WIPR survey: Readers weigh in on Slants trademark dispute
WIPR readers have said that section 2(a) of the Lanham Act is not “facially invalid under the free speech clause of the First Amendment”, in a reference to the In re Tam trademark case.
In September, the US Supreme Court revealed that it would take up the dispute, which centres on disparaging trademarks.
Under current laws, trademarks that are likely to disparage people, institutions or beliefs are barred from registration under section 2(a) of the Lanham Act.
The Supreme Court will provide guidance on whether disparaging terms can be registered as trademarks or whether refusing registration is in violation of First Amendment rights.
In December last year, an en banc US Court of Appeals for the Federal Circuit ruled that the US Patent and Trademark Office’s (USPTO) decision to deny The Slants a trademark for its name violated its First Amendment rights.
Answering the latest survey question, 55% of WIPR readers said that the Lanham Act is not facially invalid under the First Amendment, an issue which the Supreme Court is set to decide in the case.
One reader said: “There is a distinction between ‘commercial free speech’ and ‘free speech’ under the First Amendment.”
Another reader added: “Section 2(a) violates the ability to navigate identity politics and will have a disproportionate impact on the free speech rights of marginalised groups with fewer resources.

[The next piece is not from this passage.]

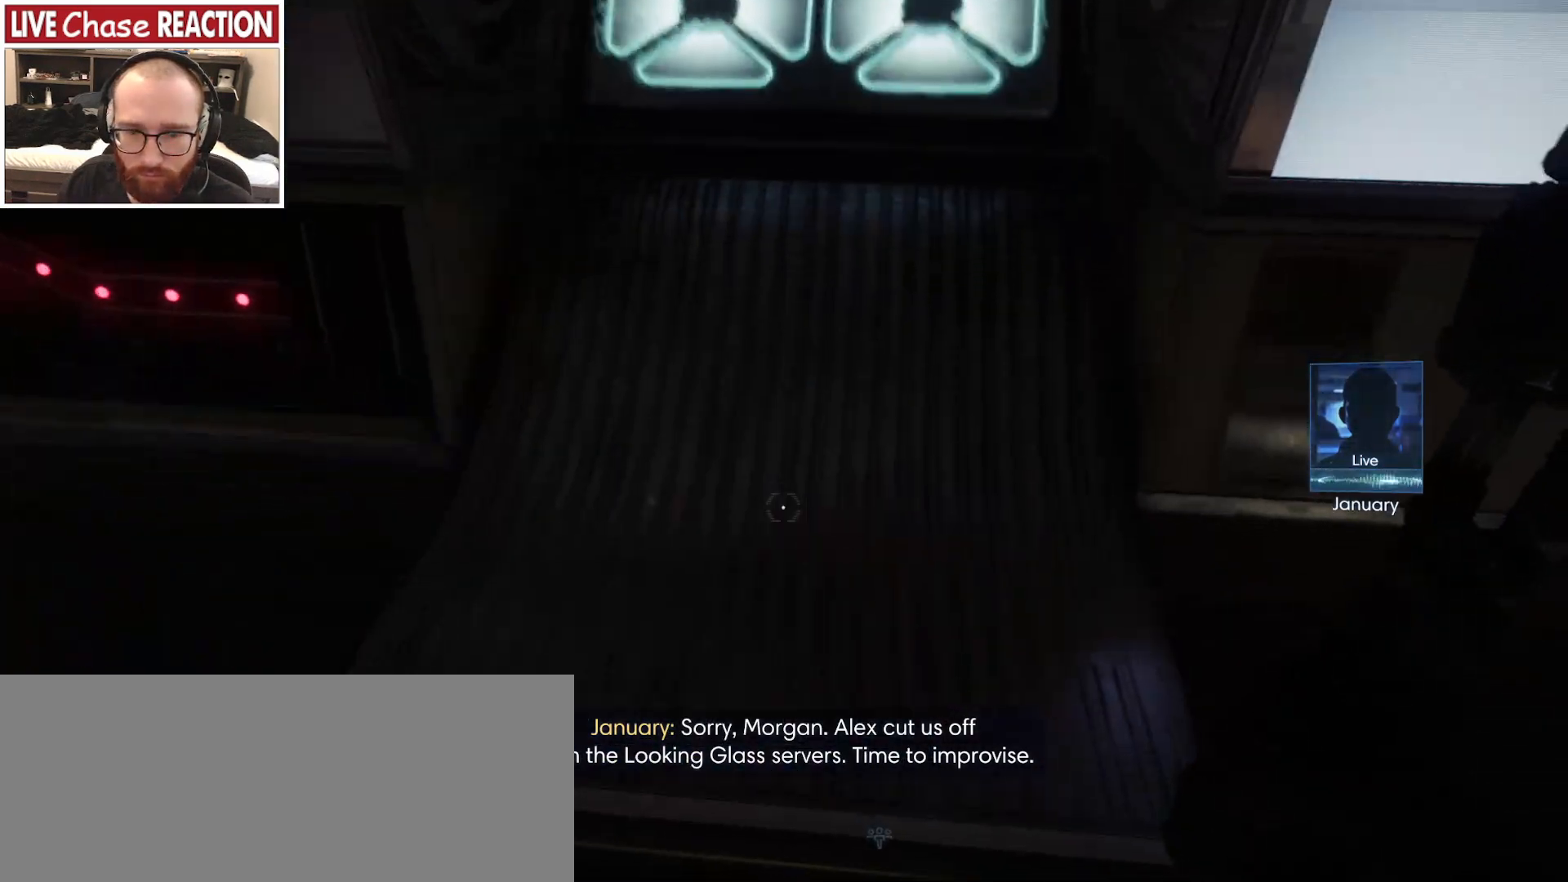
{"keys": ["d"], "mouse": [], "events": [[133, "d", "down"]]}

Other readers had different views.
One said: “The USPTO isn’t team America moral police. The market and other legal mechanisms should decide what is disparaging and what is not.”

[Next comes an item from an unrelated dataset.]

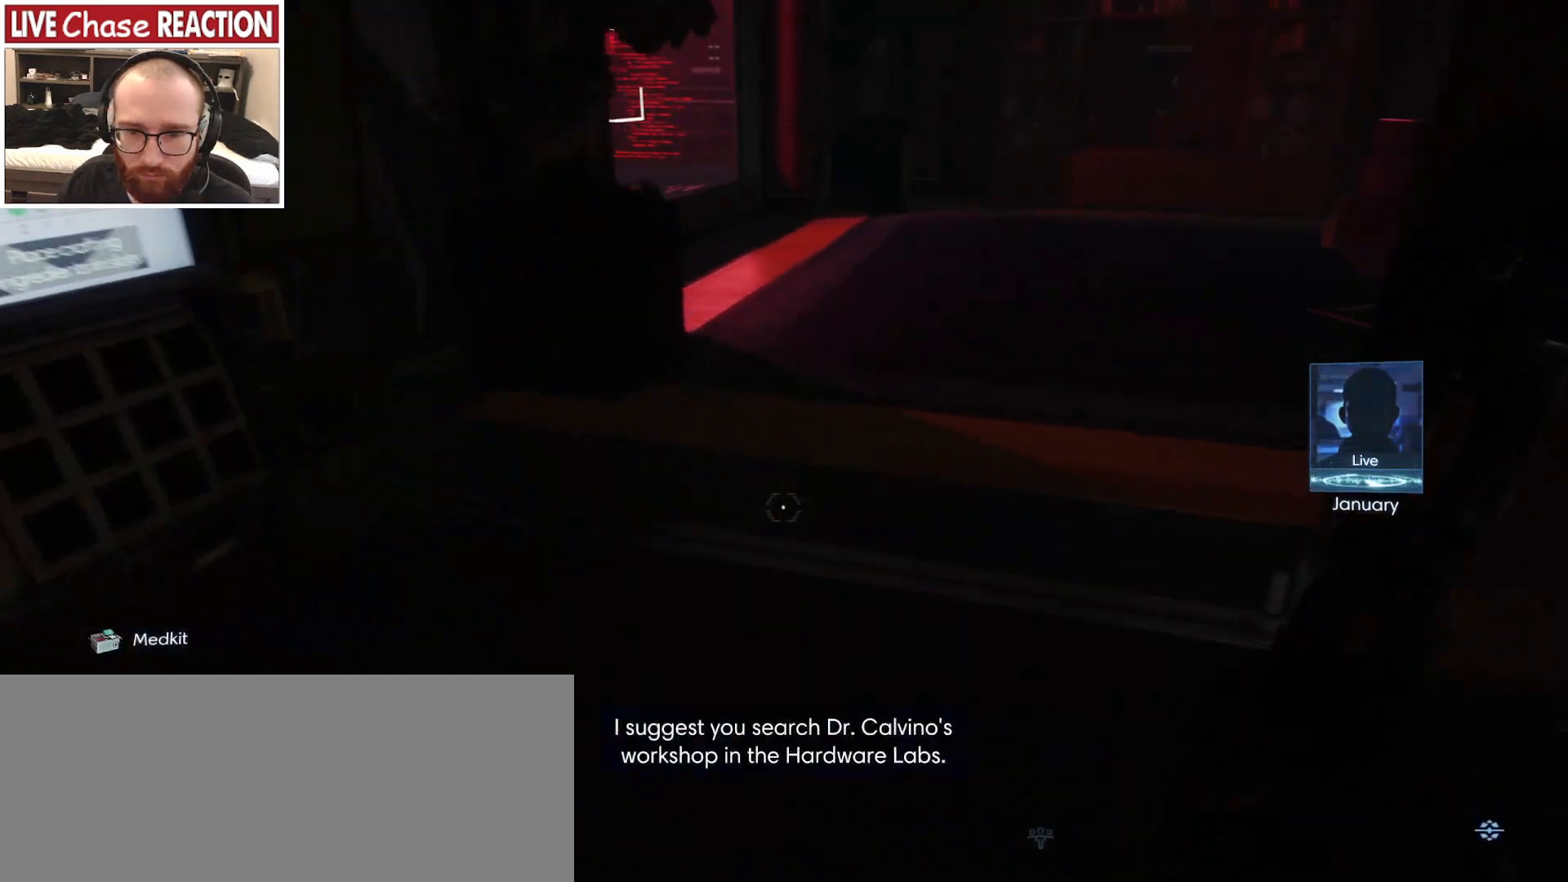
{"keys": ["w"], "mouse": [], "events": [[117, "d", "up"], [383, "w", "down"]]}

Another added: “Preventing a party registering an offensive term as a trademark neither prevents them using the term as a trademark nor prevents them using the term commercially. There is no freedom of speech issue.”
For this week’s survey question, we ask: “Last week WIPR reported that Federal Circuit Judge Haldane Mayer said that ‘most of the First Amendment concerns associated with patent protection could be avoided if this court were willing to acknowledge that Alice v CLS Bank sounded the death knell for software patents’. Do you agree?”